Mitsubishi Motors Corp. Chairman Osamu Masuko is stepping down after 15 years due to health reasons, just as the Japanese automaker’s alliance with Nissan Motor Co. and Renault SA is being shaken by deteriorating profits.

Chief Executive Officer Takao Kato will temporarily assume the role of chairman from Friday, Mitsubishi Motors said in a statement. Masuko will remain as a special adviser to the company, which didn’t elaborate on his condition.

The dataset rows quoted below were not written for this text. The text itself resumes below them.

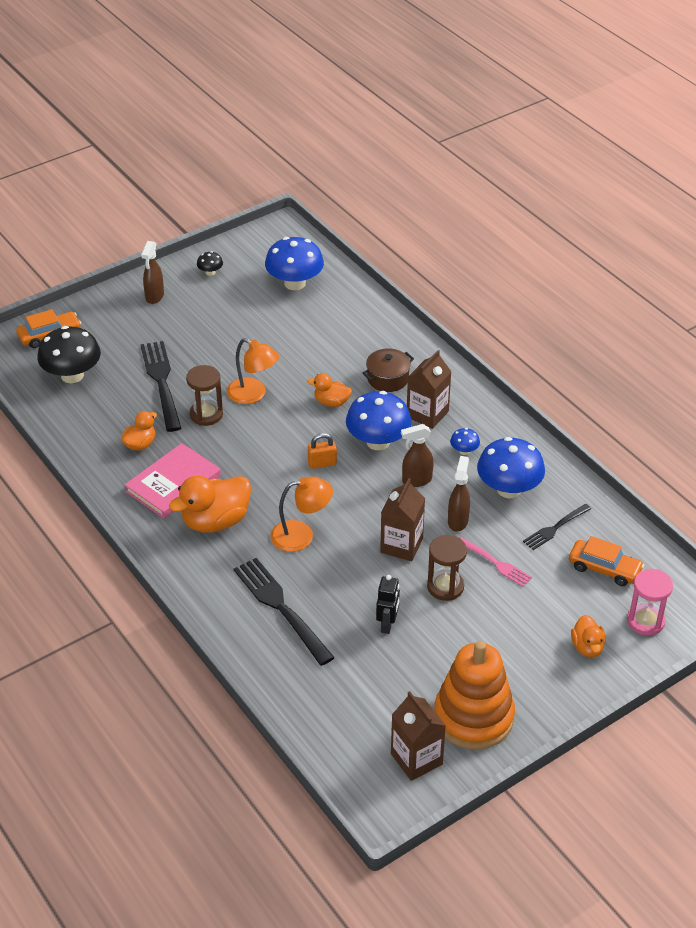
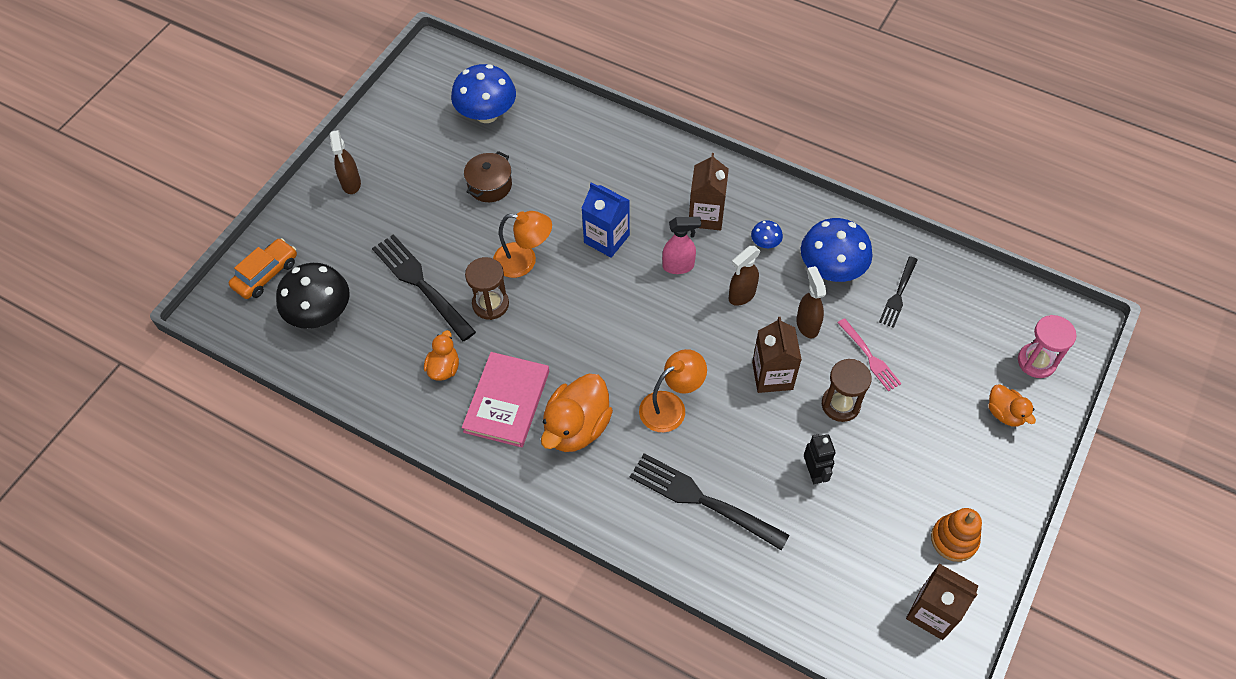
camera: 25 degrees left, 15 degrees up
(210, 272) = (392, 133): black mushroom -> none
(322, 463) = (640, 314): orange padlock -> none
(331, 402) = (606, 239): orange duck -> blue carton
(378, 442) = (679, 266): blue mushroom -> pink spray bottle
(388, 379) = (644, 190): brown pot -> brown pot (490, 185)
(473, 717) = (954, 539): orange stacking toy -> orange stacking toy, size x0.56
(496, 563) = (870, 357): pink fork -> pink fork turned 45 degrees clockwise
(604, 569) = (967, 320): orange car -> none

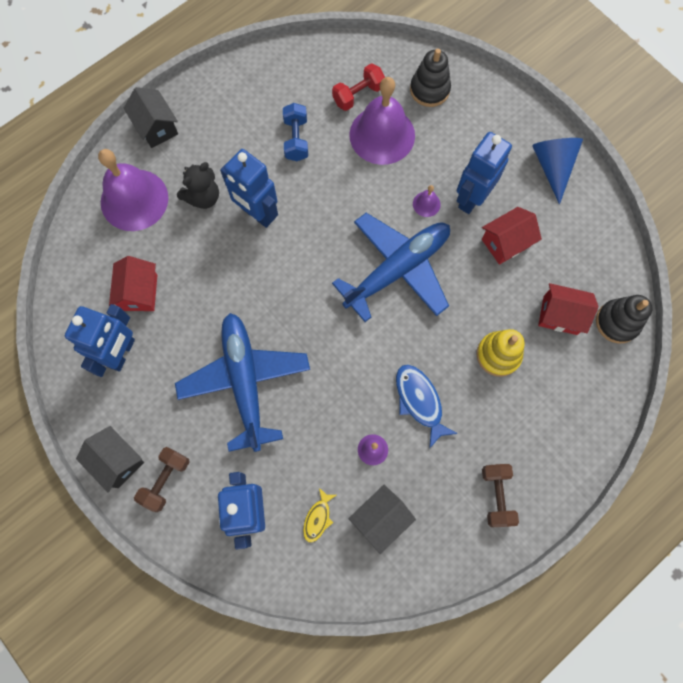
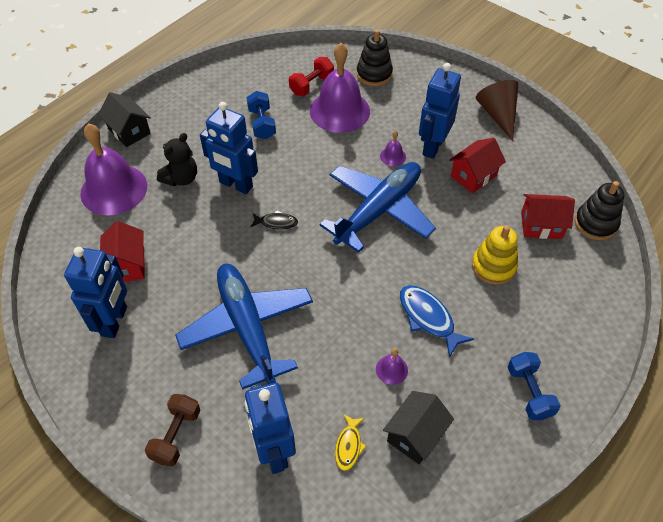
camera: 10 degrees left, 20 degrees down
(117, 461) = (120, 425): black house -> none
(291, 267) = (276, 223): none -> black fish
(496, 495) = (529, 392): brown dumbbell -> blue dumbbell
(552, 167) = (498, 115): blue cone -> brown cone

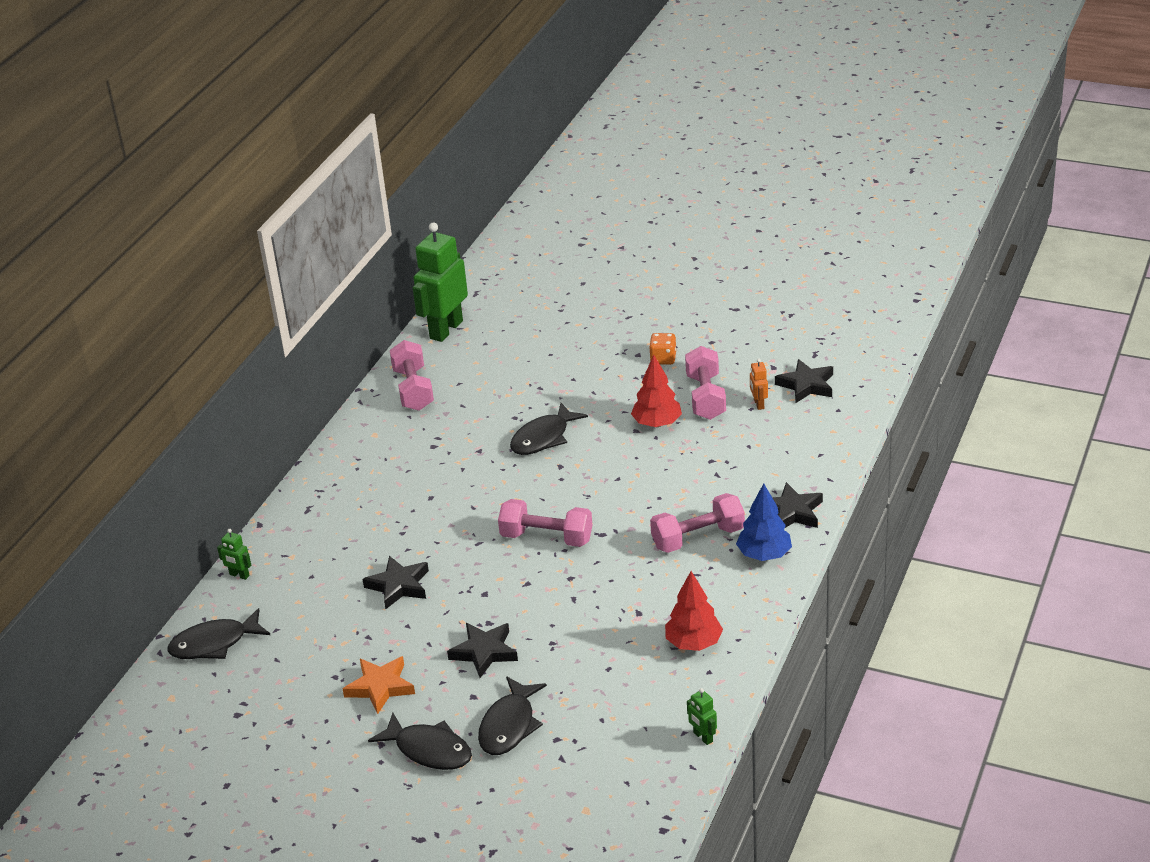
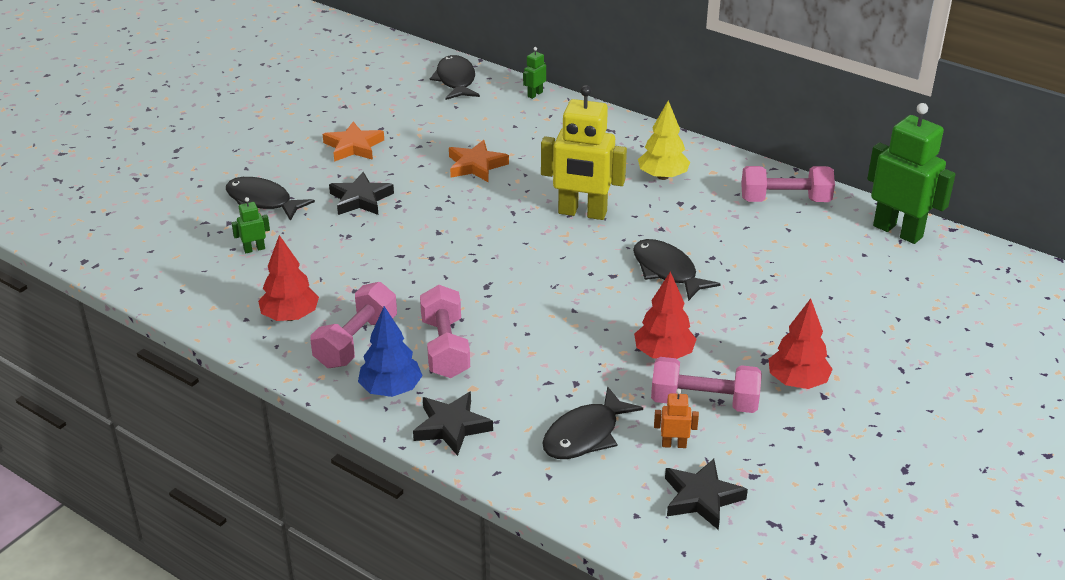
camera: 100 degrees right, 0 degrees up
(390, 462) = (662, 176): none -> yellow tree
(399, 586) = (476, 165): black star -> orange star
(429, 750) = (265, 162): black fish -> black fish (585, 435)
(467, 500) = (582, 213): none -> yellow robot
(546, 538) = (499, 251): pink dumbbell -> pink dumbbell (356, 342)
(663, 359) = (797, 382): orange dice -> red tree
(702, 737) = (167, 300): green robot -> green robot (254, 249)

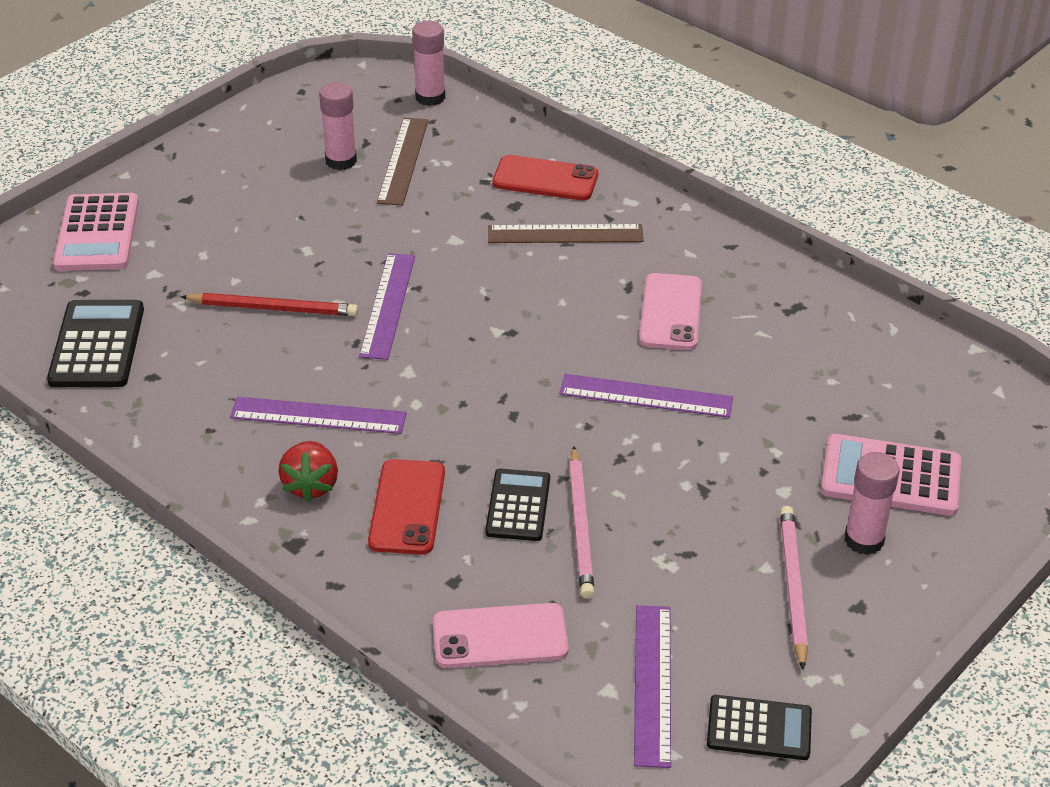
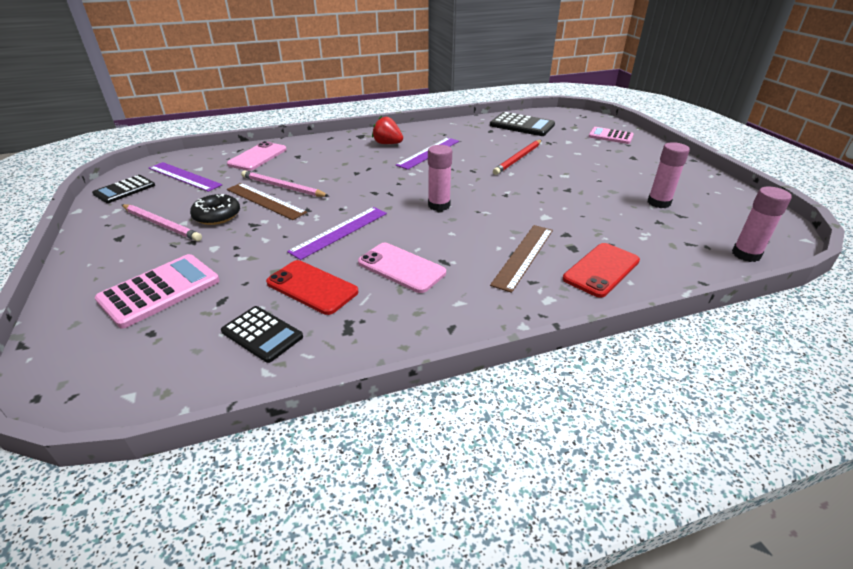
camera: 120 degrees right, 5 degrees down
(97, 233) = (610, 136): pink calculator -> pink calculator, size x0.67
(387, 305) = (496, 184): purple ruler -> none
(403, 161) = (651, 222): brown ruler -> brown ruler (265, 201)
(407, 507) = (349, 157): red phone -> red phone (312, 287)
(518, 506) = (316, 177): black calculator -> black calculator (262, 334)
(719, 543) = (217, 216): none -> black donut
(864, 540) = (144, 258): pink glue stick -> pink glue stick (439, 205)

Masuko was the last top-level leader remaining from when Carlos Ghosn, the former chairman of the three automakers in the alliance, was arrested in November 2018 on charges of underreporting income. Masuko had negotiated with Ghosn to sell a third of the company after its stock had declined following a car-inspection scandal. Although the alliance unveiled a new strategy in May, all three automakers are on track to lose billions this year as they struggle to cope with the coronavirus pandemic. That has raised concerns over the viability of their partnership.

"Under new management, it’ll become clearer that Mitsubishi will prioritize its own revival,” said Seiji Sugiura, an analyst at Tokyo Tokai Research.

The global car alliance, which was created to compete against other auto giants, is under increasing strain since Ghosn’s arrest. Apart from Ghosn, former Nissan CEO Hiroto Saikawa and former Renault CEO Thierry Bollore left their positions last year. Last week, Mitsubishi Motors forecast an operating loss of ¥140 billion ($1.3 billion) for the fiscal year through March, and said it would close a plant in Japan assembling Pajero SUVs in a bid to cut costs.

Masuko negotiated with Ghosn when Mitsubishi Motors was embroiled in a car-inspection scandal in 2016 for falsifying fuel-economy data. Nissan bought about a third of Mitsubishi. Masuko stepped down as CEO in June 2019, and Kato took on the role.